Work request —
Decide whether each of the following statements agrees with the text below on Andrew Chess. For each, answer yes or no and quote the words of the text that decide it. 1. Chess earned his M.D. degree at the Columbia University College of Physicians and Surgeons. 2. Chess held his first faculty position at Harvard Medical School. 3. The Chess lab studied alternative splicing of DSCAM in individual mouse neurons.

Selected text —
################

Andrew Chess received a B.S. from the Massachusetts Institute of Technology, where he studied biology and conducted research in Richard Mulligan’s lab. He then went to the Columbia University College of Physicians and Surgeons for his M.D. degree. During medical school, he also did research in Richard Axel’s lab and continued there for his postdoctoral work. Chess’ first faculty position was at the Whitehead Institute for Biomedical Research and the MIT Department of Biology. He then moved to Harvard Medical School and Massachusetts General Hospital. In 2010 he moved with his wife, psychiatrist and neuroscientist Pamela Sklar, to Mount Sinai.
During his postdoctoral work, and continuing in his own lab, Chess made a number of discoveries in the olfactory systems of catfish, mice and Drosophila. His lab’s work has been central in revealing that autosomal random monoallelic expression extends well beyond the allelic exclusion of T cell receptor and immunoglobulin genes, and is in fact a phenomenon that may influence up to 10 percent of the genome and may be an important determinant of adult phenotypes.
The Chess lab has studied DNA methylation, a crucial mode of epigenetic regulation important for normal development and tissue. For example, the lab was the first to demonstrate that gene-body methylation plays a role in gene regulation in animals. They also showed that genetic polymorphisms influence DNA methylation in cis, a potential mechanism for connecting genotypic diversity to phenotypic diversity. Studying alternative splicing of DSCAM in individual Drosophila neurons, they were the first to propose and provide evidence for the idea that alternative splicing can provide neurons with unique molecular identities.

################

Material shown —
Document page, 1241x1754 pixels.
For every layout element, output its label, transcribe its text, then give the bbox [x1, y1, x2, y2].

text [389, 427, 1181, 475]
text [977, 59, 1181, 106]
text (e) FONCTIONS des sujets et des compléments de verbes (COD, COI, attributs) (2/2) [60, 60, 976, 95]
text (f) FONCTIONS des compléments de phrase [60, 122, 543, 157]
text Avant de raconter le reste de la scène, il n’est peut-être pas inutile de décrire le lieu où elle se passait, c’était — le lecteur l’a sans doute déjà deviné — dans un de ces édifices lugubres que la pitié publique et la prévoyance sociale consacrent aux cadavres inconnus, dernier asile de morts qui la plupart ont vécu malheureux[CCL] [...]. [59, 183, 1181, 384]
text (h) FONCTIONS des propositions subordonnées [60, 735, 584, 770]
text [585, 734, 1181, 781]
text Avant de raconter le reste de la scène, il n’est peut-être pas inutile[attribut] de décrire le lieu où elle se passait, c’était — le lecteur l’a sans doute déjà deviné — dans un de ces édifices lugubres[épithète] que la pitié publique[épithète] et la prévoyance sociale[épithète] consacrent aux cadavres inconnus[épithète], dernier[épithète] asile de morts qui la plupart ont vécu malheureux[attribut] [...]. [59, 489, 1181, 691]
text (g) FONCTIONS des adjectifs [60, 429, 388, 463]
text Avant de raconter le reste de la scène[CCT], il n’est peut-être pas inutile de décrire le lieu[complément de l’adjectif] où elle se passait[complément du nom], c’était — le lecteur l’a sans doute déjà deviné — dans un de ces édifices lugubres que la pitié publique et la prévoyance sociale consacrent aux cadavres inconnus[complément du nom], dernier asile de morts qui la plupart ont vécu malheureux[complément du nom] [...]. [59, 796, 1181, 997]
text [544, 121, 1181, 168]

################

Answer for the task —
1. Yes: "He then went to the Columbia University College of Physicians and Surgeons for his M.D. degree."
2. No: "Chess’ first faculty position was at the Whitehead Institute for Biomedical Research and the MIT Department of Biology."
3. No: "Studying alternative splicing of DSCAM in individual Drosophila neurons"